Il problema è la derogabilità. E l’indisponibilità di tanti professionisti a mettere a rischio il proprio rapporto di collaborazione con una banca o una grande compagnia di assicurazione cliente in nome di un principio, per quanto esso sia considerato sacrosanto.

In molti segnalano che nonostante lo scadere delle vecchie convenzioni fissate al di sotto della soglia minima retributiva, siano davvero pochi gli studi legali che chiedono di rinegoziare gli accordi in virtù dell’affermato principio dell’equo compenso. Il motivo? Semplice, il cliente può comunque rispondere «no grazie» e trovare un altro “fornitore” disposto a replicare (se non addirittura a ribassare) la vecchia convenzione.

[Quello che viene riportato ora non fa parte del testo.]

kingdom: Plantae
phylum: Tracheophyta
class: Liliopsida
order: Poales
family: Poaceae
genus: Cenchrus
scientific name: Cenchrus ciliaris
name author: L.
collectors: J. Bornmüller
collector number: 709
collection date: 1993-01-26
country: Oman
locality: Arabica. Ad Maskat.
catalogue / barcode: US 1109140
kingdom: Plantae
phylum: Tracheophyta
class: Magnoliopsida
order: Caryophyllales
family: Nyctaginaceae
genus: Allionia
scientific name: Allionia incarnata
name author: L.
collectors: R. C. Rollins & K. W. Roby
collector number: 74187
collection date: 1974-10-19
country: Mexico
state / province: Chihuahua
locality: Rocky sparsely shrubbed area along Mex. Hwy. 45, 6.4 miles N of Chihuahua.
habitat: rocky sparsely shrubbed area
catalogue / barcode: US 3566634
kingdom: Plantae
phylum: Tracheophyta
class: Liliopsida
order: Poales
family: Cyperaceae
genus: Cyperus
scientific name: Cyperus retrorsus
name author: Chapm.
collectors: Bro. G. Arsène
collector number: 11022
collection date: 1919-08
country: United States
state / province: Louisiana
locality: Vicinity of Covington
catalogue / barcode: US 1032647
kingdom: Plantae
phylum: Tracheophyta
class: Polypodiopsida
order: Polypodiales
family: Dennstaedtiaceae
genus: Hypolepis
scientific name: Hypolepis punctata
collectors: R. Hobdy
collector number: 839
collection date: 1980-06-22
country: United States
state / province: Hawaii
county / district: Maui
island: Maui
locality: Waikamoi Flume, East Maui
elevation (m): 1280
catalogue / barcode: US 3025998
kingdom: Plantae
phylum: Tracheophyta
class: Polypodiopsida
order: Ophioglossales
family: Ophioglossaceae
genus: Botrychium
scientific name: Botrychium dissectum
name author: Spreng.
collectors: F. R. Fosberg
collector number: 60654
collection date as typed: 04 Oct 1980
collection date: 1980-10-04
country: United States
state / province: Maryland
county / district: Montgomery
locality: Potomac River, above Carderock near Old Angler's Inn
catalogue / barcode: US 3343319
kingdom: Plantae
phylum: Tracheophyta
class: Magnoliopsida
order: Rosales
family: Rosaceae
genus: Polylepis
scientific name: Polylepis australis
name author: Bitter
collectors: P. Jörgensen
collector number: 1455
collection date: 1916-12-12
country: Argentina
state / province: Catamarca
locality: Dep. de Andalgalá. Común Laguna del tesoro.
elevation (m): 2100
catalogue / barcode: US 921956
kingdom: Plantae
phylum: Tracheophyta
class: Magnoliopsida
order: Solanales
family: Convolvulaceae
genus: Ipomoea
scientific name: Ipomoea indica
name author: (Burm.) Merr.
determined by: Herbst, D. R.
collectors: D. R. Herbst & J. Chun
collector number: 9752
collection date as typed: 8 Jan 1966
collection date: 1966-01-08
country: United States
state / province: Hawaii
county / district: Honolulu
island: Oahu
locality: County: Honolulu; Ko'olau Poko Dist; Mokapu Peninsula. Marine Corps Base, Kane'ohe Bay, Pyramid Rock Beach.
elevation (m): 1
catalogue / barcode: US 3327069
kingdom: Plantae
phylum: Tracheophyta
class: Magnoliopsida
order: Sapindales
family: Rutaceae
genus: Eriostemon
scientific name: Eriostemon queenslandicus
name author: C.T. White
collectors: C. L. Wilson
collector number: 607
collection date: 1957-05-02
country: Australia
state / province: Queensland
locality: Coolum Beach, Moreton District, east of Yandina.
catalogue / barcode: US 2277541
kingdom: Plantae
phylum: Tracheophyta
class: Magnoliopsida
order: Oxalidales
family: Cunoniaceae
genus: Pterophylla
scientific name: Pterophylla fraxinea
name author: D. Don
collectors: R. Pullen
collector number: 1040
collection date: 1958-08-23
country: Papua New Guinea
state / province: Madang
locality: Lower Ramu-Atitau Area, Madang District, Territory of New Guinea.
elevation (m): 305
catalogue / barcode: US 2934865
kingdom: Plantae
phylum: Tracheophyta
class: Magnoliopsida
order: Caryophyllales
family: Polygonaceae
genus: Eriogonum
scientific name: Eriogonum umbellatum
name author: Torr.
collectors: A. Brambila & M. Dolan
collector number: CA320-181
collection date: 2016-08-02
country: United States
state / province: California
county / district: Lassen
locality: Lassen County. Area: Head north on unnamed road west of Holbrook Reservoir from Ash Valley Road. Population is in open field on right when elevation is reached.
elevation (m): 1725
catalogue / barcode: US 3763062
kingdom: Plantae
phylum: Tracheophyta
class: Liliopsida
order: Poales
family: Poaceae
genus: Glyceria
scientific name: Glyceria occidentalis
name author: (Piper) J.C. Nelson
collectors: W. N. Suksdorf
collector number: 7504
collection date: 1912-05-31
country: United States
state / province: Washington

Di conseguenza, per ora, sembra che al di là della statuizione di un principio sacrosanto (quello per cui il lavoro di un professionista va retribuito dignitosamente) l’entrata in vigore della norma sull’equo compenso, contenuta nell’ultima legge di bilancio, non stia producendo alcun effetto.

Le tariffe minime, quelle abolite dalle lenzuolate bersaniane, erano inderogabili. L’equo compenso no. E quindi, se lo si vuole usare come strumento per affrontare la questione tariffaria c’è bisogno che a renderlo un principio ineludibile ci pensino gli avvocati stessi, facendo sistema e rifiutandosi di accettare remunerazioni al di sotto di quelle individuate dai parametri.

C’è bisogno, in buona sostanza, che gli avvocati decidano di affrontare una volta per tutte la questione tariffaria.